TESTO MOSTRATO:
Non so nemmeno per quale motivo capitò che io entrai in confidenza con lui, ma soprattutto con il suo diesse Ferruccio Recchia. Probabilmente perché mi introdusse il loro consigliere legale, che era l'avvocato Vittorio Vaselli, un amico.Vissi quella stagione come un prodromo di quella con Maifredi, quattro anni dopo. Gigi era molto più "entertainer" di Ferruccio, i giocatori erano più "da ballotta" ma tante cose erano simili. E, inutile sottolinearlo, vincere aiuta tantissimo.
Si cominciò con tanto scetticismo (idem nell'87, chiaro). Che durò, tanto che Gazzoni, in una dichiarazione dimenticata da tanti, ebbe a dire (a Repubblica), a promozione avvenuta: "Qui gli imprenditori hanno altro cui pensare. Bologna non è una piazza facile, da qui sono partite le piattaforme contro il punto di scala mobile tagliata. Così bisogna avere quattro occhi in azienda. Difficile che qualcuno si imbarchi in una presidenza che va curata a tempo pieno" Ci pensò lui, esattamente nove anni dopo. Fortunatamente poco coerente con sé stesso.

COMPITI ED ESERCIZI:
1. Puoi trascrivere senza modifiche il passo del testo mostrato che va da "Non so nemmeno" a "vincere aiuta tantissimo."?
2. Estrai senza modifiche le righe dei record dall'inizio fino alla riga che contiene "What is the ratio", inclusa, lasciando fuori le immagini.
I record non hanno alcun legame con il testo mostrato.

RECORD IN INGRESSO:
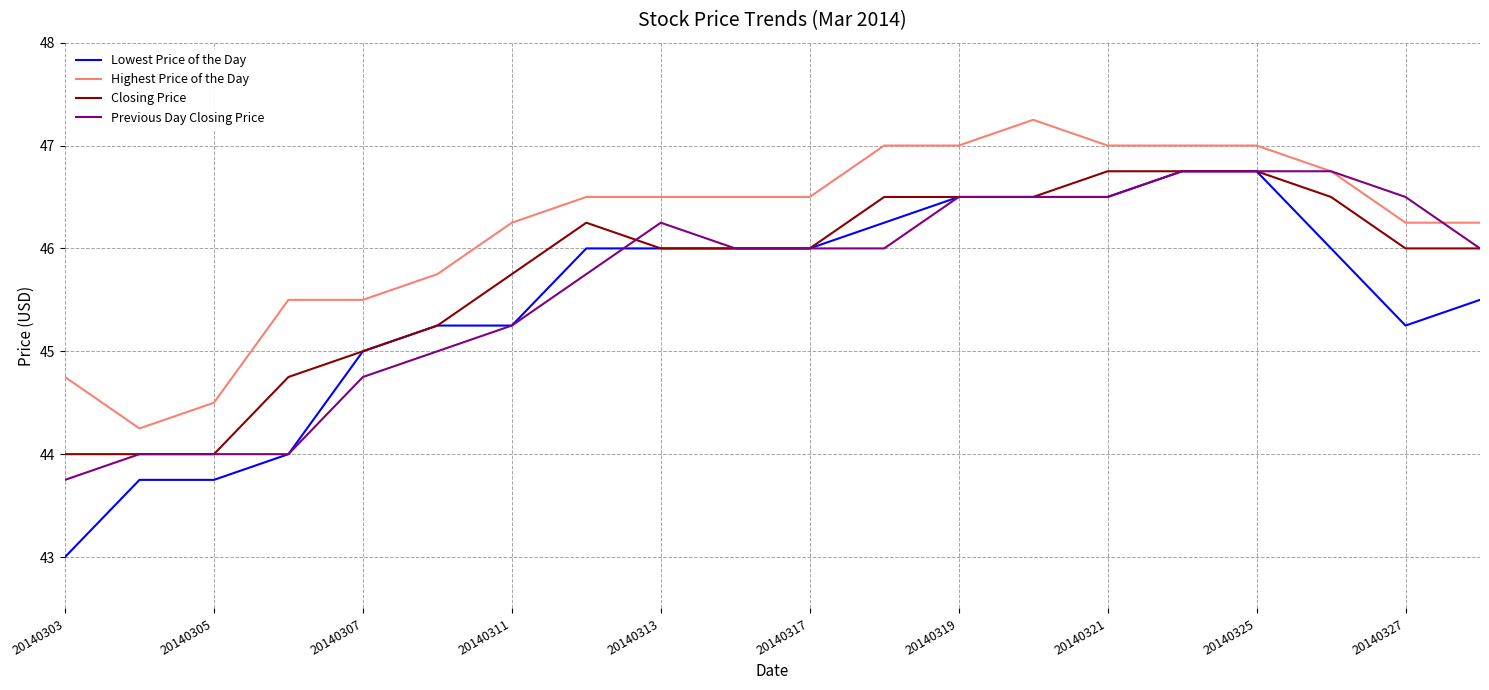

Rank the series by their average value, from highest to lowest.

Highest Price of the Day, Closing Price, Previous Day Closing Price, Lowest Price of the Day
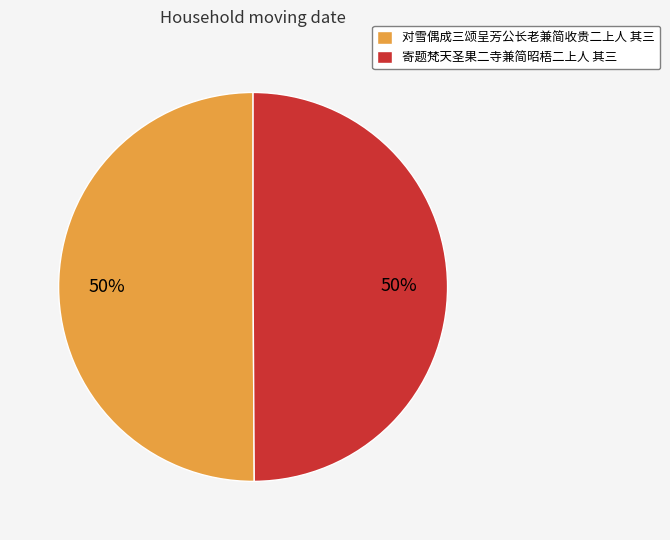

What is the ratio of the value at 对雪偶成三颂呈芳公长老兼简收贵二上人 其三 to the value at 寄题梵天圣果二寺兼简昭梧二上人 其三?

1.0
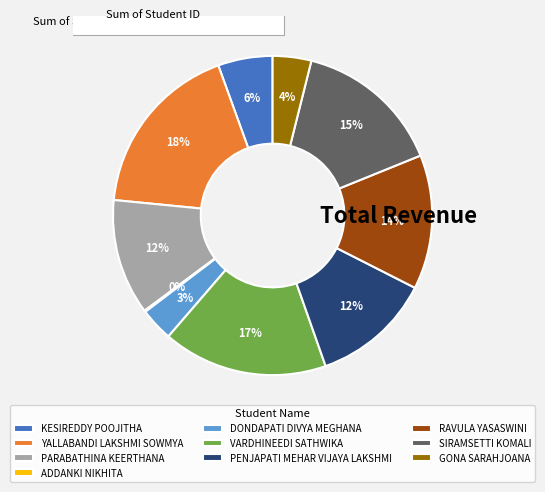

To the nearest percent, what is the difference between the largest and smallest slice percentages?

18%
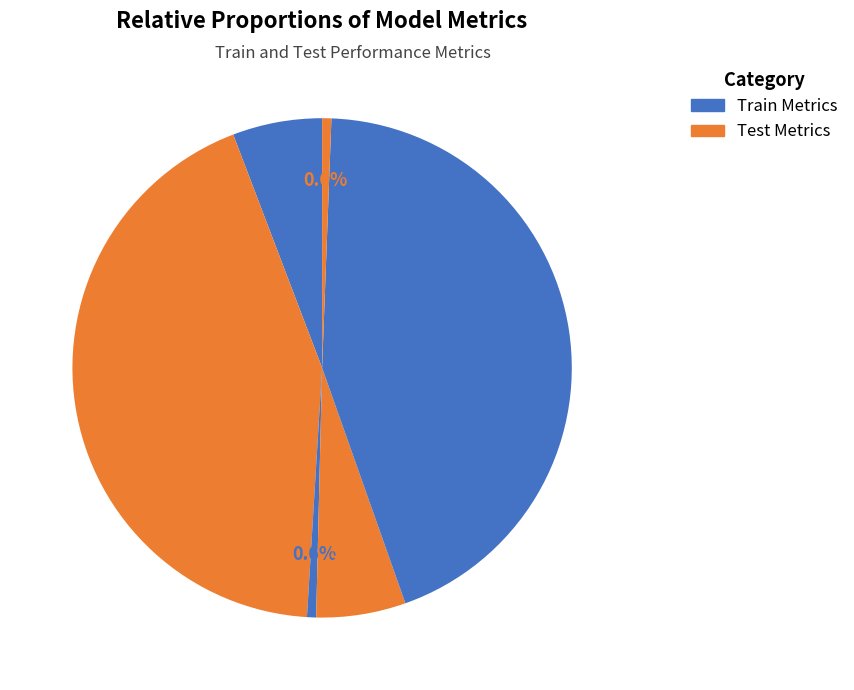

How many segments does this pie chart have?

6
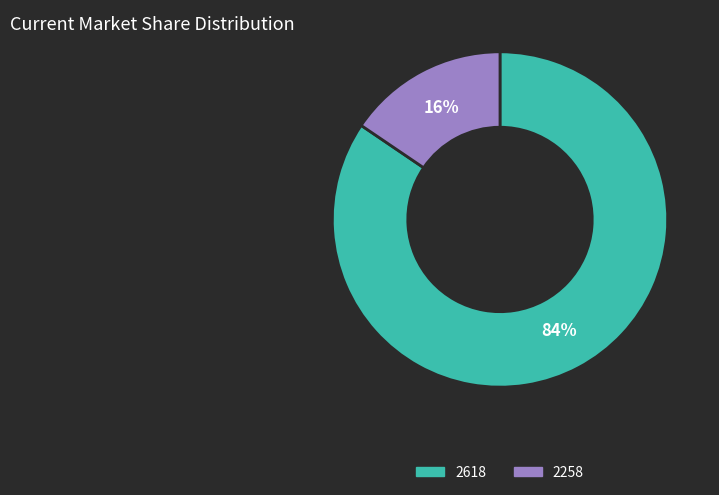

How many segments does this pie chart have?

2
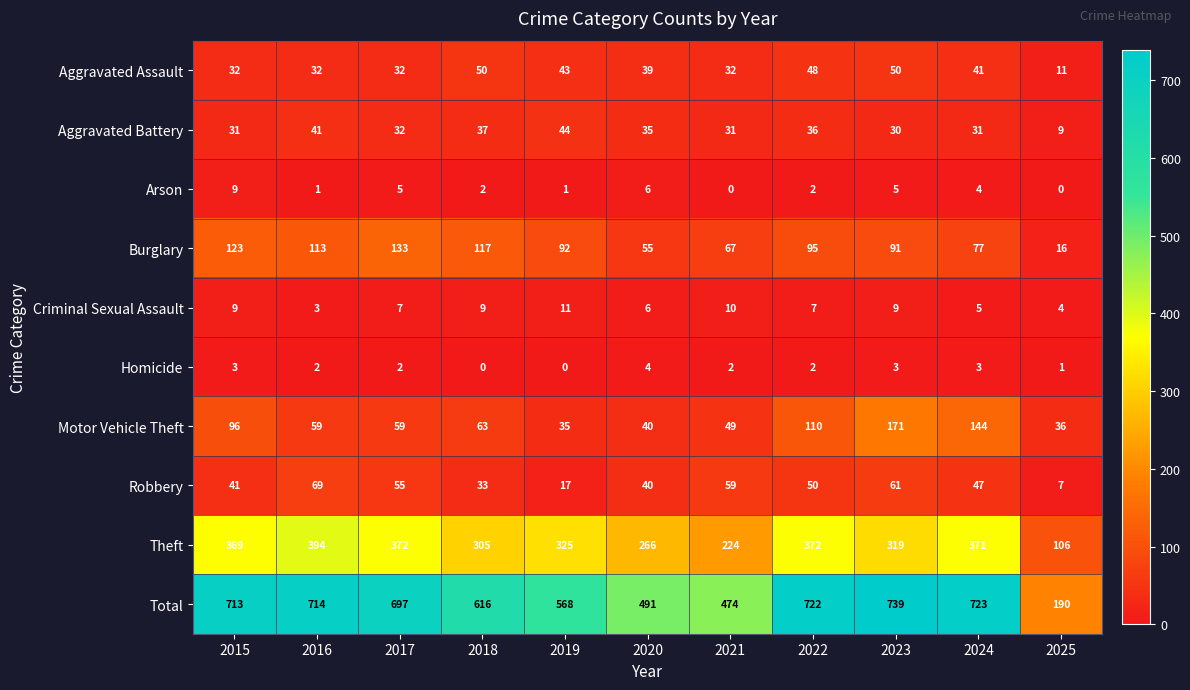

How many series are shown in this chart?

10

RISPOSTE PER COMPITO:
1.
Non so nemmeno per quale motivo capitò che io entrai in confidenza con lui, ma soprattutto con il suo diesse Ferruccio Recchia. Probabilmente perché mi introdusse il loro consigliere legale, che era l'avvocato Vittorio Vaselli, un amico.Vissi quella stagione come un prodromo di quella con Maifredi, quattro anni dopo. Gigi era molto più "entertainer" di Ferruccio, i giocatori erano più "da ballotta" ma tante cose erano simili. E, inutile sottolinearlo, vincere aiuta tantissimo.

2.
Rank the series by their average value, from highest to lowest.

Highest Price of the Day, Closing Price, Previous Day Closing Price, Lowest Price of the Day

What is the ratio of the value at 对雪偶成三颂呈芳公长老兼简收贵二上人 其三 to the value at 寄题梵天圣果二寺兼简昭梧二上人 其三?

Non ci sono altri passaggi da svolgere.